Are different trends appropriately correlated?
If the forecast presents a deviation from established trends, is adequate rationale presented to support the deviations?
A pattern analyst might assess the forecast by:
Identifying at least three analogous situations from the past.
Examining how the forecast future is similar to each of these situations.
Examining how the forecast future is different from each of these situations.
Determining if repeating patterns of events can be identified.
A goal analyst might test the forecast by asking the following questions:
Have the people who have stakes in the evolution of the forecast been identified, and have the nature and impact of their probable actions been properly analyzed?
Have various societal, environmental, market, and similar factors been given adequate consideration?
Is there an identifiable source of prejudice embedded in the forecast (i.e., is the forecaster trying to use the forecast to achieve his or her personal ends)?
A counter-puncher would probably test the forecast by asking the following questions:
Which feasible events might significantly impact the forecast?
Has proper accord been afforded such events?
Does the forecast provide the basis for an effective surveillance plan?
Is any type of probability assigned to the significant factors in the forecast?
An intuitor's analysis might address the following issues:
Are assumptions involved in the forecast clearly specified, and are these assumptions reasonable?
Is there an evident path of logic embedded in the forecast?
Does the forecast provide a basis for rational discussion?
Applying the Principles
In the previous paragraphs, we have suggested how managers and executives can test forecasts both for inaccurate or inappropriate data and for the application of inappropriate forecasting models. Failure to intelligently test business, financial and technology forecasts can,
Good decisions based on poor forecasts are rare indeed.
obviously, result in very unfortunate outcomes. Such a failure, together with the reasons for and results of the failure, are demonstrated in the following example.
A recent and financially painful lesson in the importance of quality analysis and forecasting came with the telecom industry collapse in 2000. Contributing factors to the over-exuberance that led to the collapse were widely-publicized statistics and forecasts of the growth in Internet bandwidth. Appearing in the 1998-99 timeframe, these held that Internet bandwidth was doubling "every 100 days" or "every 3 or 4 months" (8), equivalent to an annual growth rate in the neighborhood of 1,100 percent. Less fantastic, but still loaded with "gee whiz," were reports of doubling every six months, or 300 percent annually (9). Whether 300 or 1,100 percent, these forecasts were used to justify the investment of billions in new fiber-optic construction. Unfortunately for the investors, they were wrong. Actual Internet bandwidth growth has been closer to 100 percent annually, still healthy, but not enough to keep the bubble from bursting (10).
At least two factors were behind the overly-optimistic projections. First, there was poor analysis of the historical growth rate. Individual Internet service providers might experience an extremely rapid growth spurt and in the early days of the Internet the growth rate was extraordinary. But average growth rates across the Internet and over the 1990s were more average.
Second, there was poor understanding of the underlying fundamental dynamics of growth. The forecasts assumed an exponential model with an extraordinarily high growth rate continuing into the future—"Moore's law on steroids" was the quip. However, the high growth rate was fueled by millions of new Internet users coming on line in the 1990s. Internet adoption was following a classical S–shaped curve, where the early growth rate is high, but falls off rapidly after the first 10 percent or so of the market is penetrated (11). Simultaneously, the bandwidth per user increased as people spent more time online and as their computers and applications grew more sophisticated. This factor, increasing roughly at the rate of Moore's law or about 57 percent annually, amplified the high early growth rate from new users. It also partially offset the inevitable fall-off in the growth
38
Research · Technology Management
* * *
For each line in the entries that contains the string "asking", make a copy.

*Response to this task*
A goal analyst might test the forecast by asking the following questions:
A counter-puncher would probably test the forecast by asking the following questions:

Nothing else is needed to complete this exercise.